Twenty-four-year-old sister Marie Marot shows us around the soup kitchen on Chicago's West Side run by Fraternite Notre Dame, the order she joined at age 17.
She works there and at this Algonquin bakery that the order also operates, donating the proceeds to those in need.
"I help people," Marot said.
Her days are long. On the day of this deadly crash she got up at 4:30am and was still going nearly 20 hours later, at 12:15am, when her van loaded with leftover baked goods for the soup kitchen was involved in this crash that killed 16-year-old Keith Forbes.
"I pray for the family and for the boy who passed away," she said.
Questions have been raised by crash victims as to how Marot was allowed to drive after such a long day.
Donald Brewer is Marot's lawyer.
"We don't know that she actually slept" on the day of the crash, he said.
Savini asked him: "Did she say that she slept?"
"She rested," the attorney said.
Sister Marot, who speaks primarily French, sat down with us and her translator.
"I have a lot of pain for this, I am not responsible for his death," she said.
Witnesses say she ran a red light, causing the crash, and she was charged with a red light traffic offense. She's facing civil lawsuits.
Her lawyers refused to allow her to talk about the crash or the events leading up to it. They did claim she had the green. But the police report says she didn't remember if her traffic-control light was green but thought it was.

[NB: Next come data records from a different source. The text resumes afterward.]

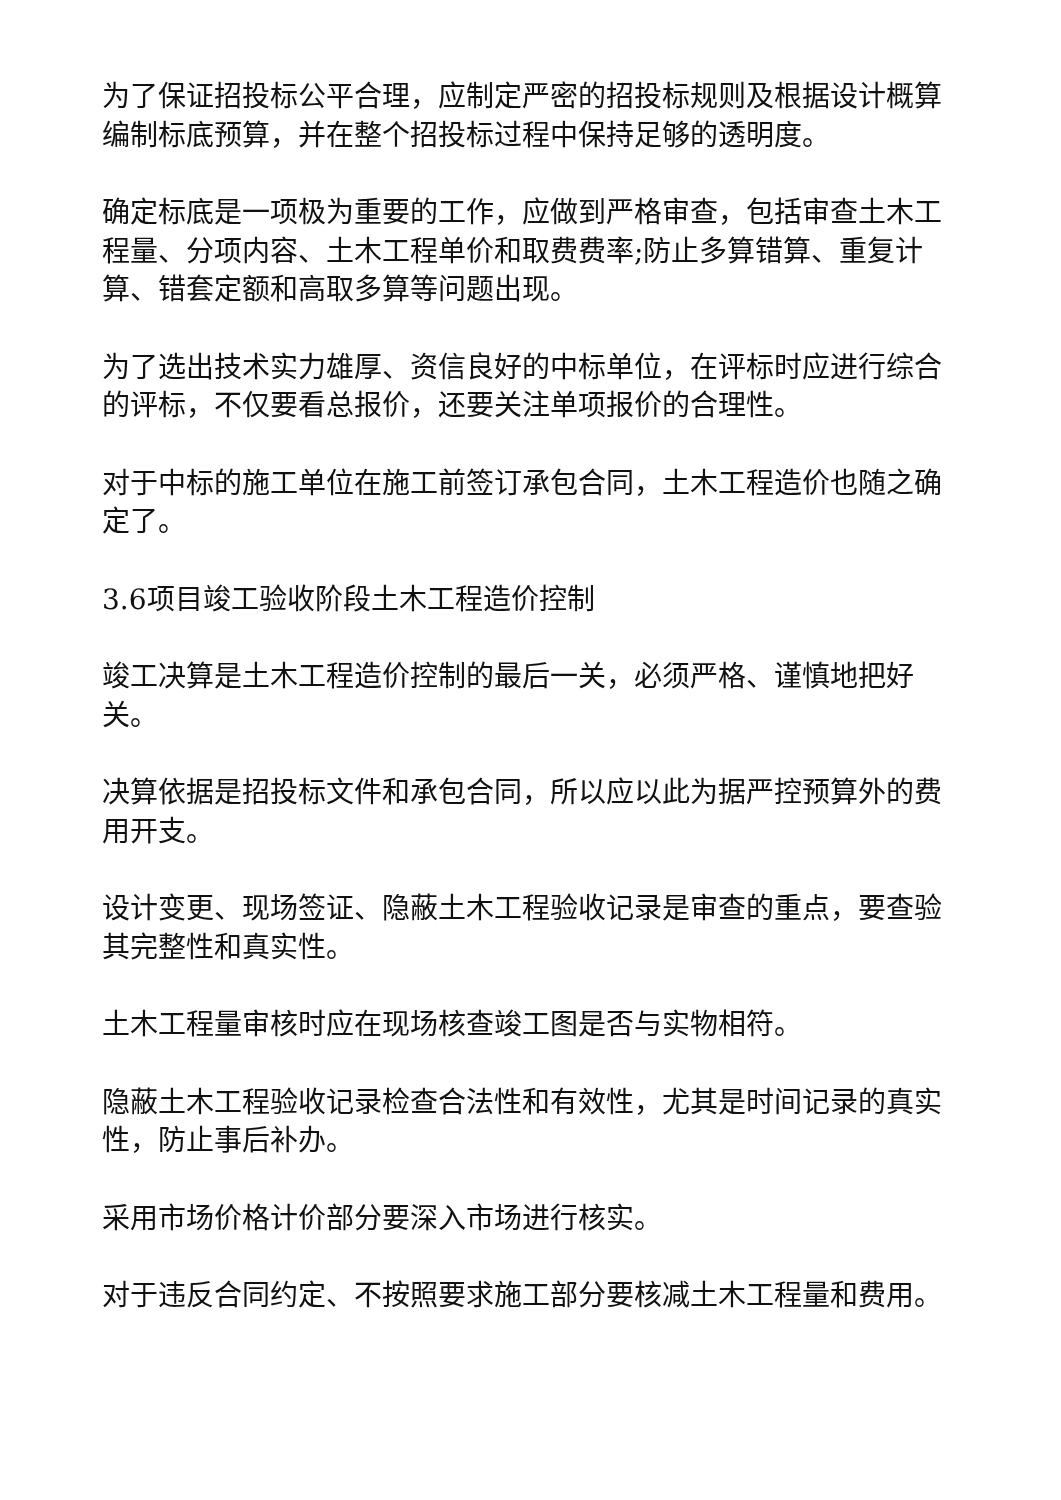为了保证招投标公平合理，应制定严密的招投标规则及根据设计概算编制标底预算，并在整个招投标过程中保持足够的透明度。
确定标底是一项极为重要的工作，应做到严格审查，包括审查土木工程量、分项内容、土木工程单价和取费费率;防止多算错算、重复计算、错套定额和高取多算等问题出现。
为了选出技术实力雄厚、资信良好的中标单位，在评标时应进行综合的评标，不仅要看总报价，还要关注单项报价的合理性。
对于中标的施工单位在施工前签订承包合同，土木工程造价也随之确定了。
3.6项目竣工验收阶段土木工程造价控制
竣工决算是土木工程造价控制的最后一关，必须严格、谨慎地把好关。
决算依据是招投标文件和承包合同，所以应以此为据严控预算外的费用开支。
设计变更、现场签证、隐蔽土木工程验收记录是审查的重点，要查验其完整性和真实性。
土木工程量审核时应在现场核查竣工图是否与实物相符。
隐蔽土木工程验收记录检查合法性和有效性，尤其是时间记录的真实性，防止事后补办。
采用市场价格计价部分要深入市场进行核实。
对于违反合同约定、不按照要求施工部分要核减土木工程量和费用。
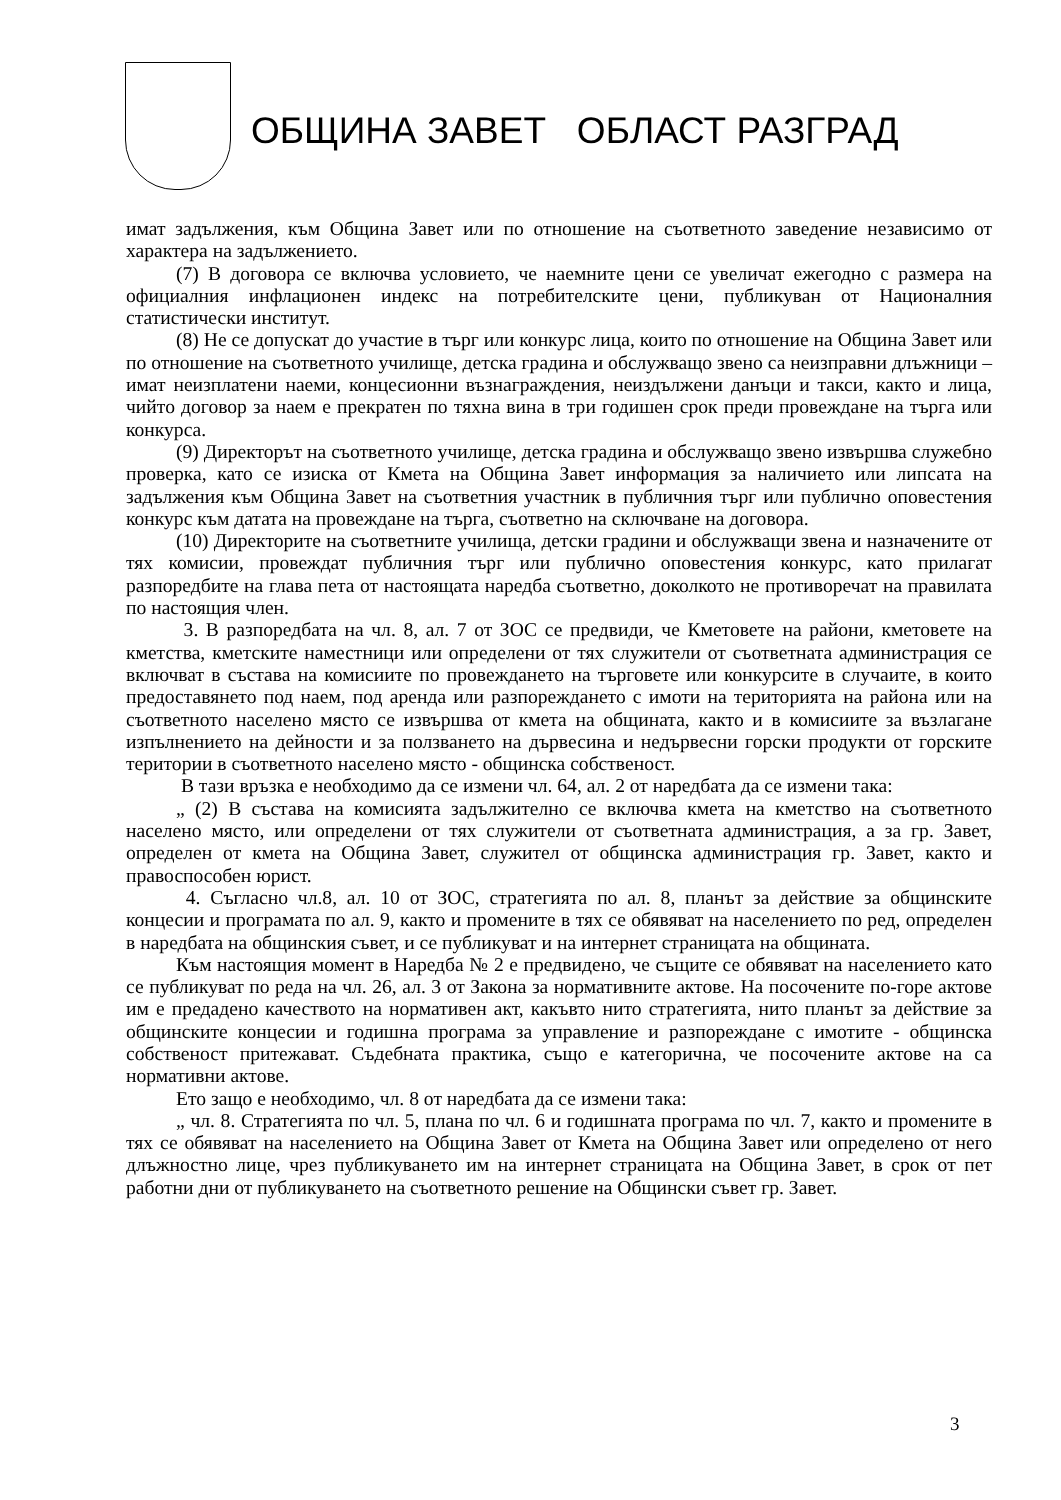ОБЩИНА ЗАВЕТ ОБЛАСТ РАЗГРАД
имат задължения, към Община Завет или по отношение на съответното заведение независимо от характера на задължението.
(7) В договора се включва условието, че наемните цени се увеличат ежегодно с размера на официалния инфлационен индекс на потребителските цени, публикуван от Националния статистически институт.
(8) Не се допускат до участие в търг или конкурс лица, които по отношение на Община Завет или по отношение на съответното училище, детска градина и обслужващо звено са неизправни длъжници – имат неизплатени наеми, концесионни възнаграждения, неиздължени данъци и такси, както и лица, чийто договор за наем е прекратен по тяхна вина в три годишен срок преди провеждане на търга или конкурса.
(9) Директорът на съответното училище, детска градина и обслужващо звено извършва служебно проверка, като се изиска от Кмета на Община Завет информация за наличието или липсата на задължения към Община Завет на съответния участник в публичния търг или публично оповестения конкурс към датата на провеждане на търга, съответно на сключване на договора.
(10) Директорите на съответните училища, детски градини и обслужващи звена и назначените от тях комисии, провеждат публичния търг или публично оповестения конкурс, като прилагат разпоредбите на глава пета от настоящата наредба съответно, доколкото не противоречат на правилата по настоящия член.
3. В разпоредбата на чл. 8, ал. 7 от ЗОС се предвиди, че Кметовете на райони, кметовете на кметства, кметските наместници или определени от тях служители от съответната администрация се включват в състава на комисиите по провеждането на търговете или конкурсите в случаите, в които предоставянето под наем, под аренда или разпореждането с имоти на територията на района или на съответното населено място се извършва от кмета на общината, както и в комисиите за възлагане изпълнението на дейности и за ползването на дървесина и недървесни горски продукти от горските територии в съответното населено място - общинска собственост.
В тази връзка е необходимо да се измени чл. 64, ал. 2 от наредбата да се измени така:
„ (2) В състава на комисията задължително се включва кмета на кметство на съответното населено място, или определени от тях служители от съответната администрация, а за гр. Завет, определен от кмета на Община Завет, служител от общинска администрация гр. Завет, както и правоспособен юрист.
4. Съгласно чл.8, ал. 10 от ЗОС, стратегията по ал. 8, планът за действие за общинските концесии и програмата по ал. 9, както и промените в тях се обявяват на населението по ред, определен в наредбата на общинския съвет, и се публикуват и на интернет страницата на общината.
Към настоящия момент в Наредба № 2 е предвидено, че същите се обявяват на населението като се публикуват по реда на чл. 26, ал. 3 от Закона за нормативните актове. На посочените по-горе актове им е предадено качеството на нормативен акт, какъвто нито стратегията, нито планът за действие за общинските концесии и годишна програма за управление и разпореждане с имотите - общинска собственост притежават. Съдебната практика, също е категорична, че посочените актове на са нормативни актове.
Ето защо е необходимо, чл. 8 от наредбата да се измени така:
„ чл. 8. Стратегията по чл. 5, плана по чл. 6 и годишната програма по чл. 7, както и промените в тях се обявяват на населението на Община Завет от Кмета на Община Завет или определено от него длъжностно лице, чрез публикуването им на интернет страницата на Община Завет, в срок от пет работни дни от публикуването на съответното решение на Общински съвет гр. Завет.
3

Brewer says a police translator got it wrong. Immediately after the crash, Marot, who was not injured, used a cell phone to call another nun.
"Did she call 911?" Savini asked.
"No, she did not," Brewer said. "Part of it may be the language, I don't know."
Last month,
Marot was acquitted by a jury. Victims believe wearing a habit influenced the outcome. Brewer disagrees, saying jurors were not swayed "any more than they would be influenced by a policeman wearing his uniform."
While leaving court a photographer captured this smiling picture of her, further angering crash victims.
"For two years I have been accused of doing something that I didn't do," she explained through the translator. "And I think everyone would understand that after the two years that she would smile knowing that the truth has come out."
A witness had said Marot did not get out of the van to help the victims. Her attorneys say she was trapped in the vehicle.
They also say they were able to discredit a key witness, and they claim no other witnesses actually saw the red light.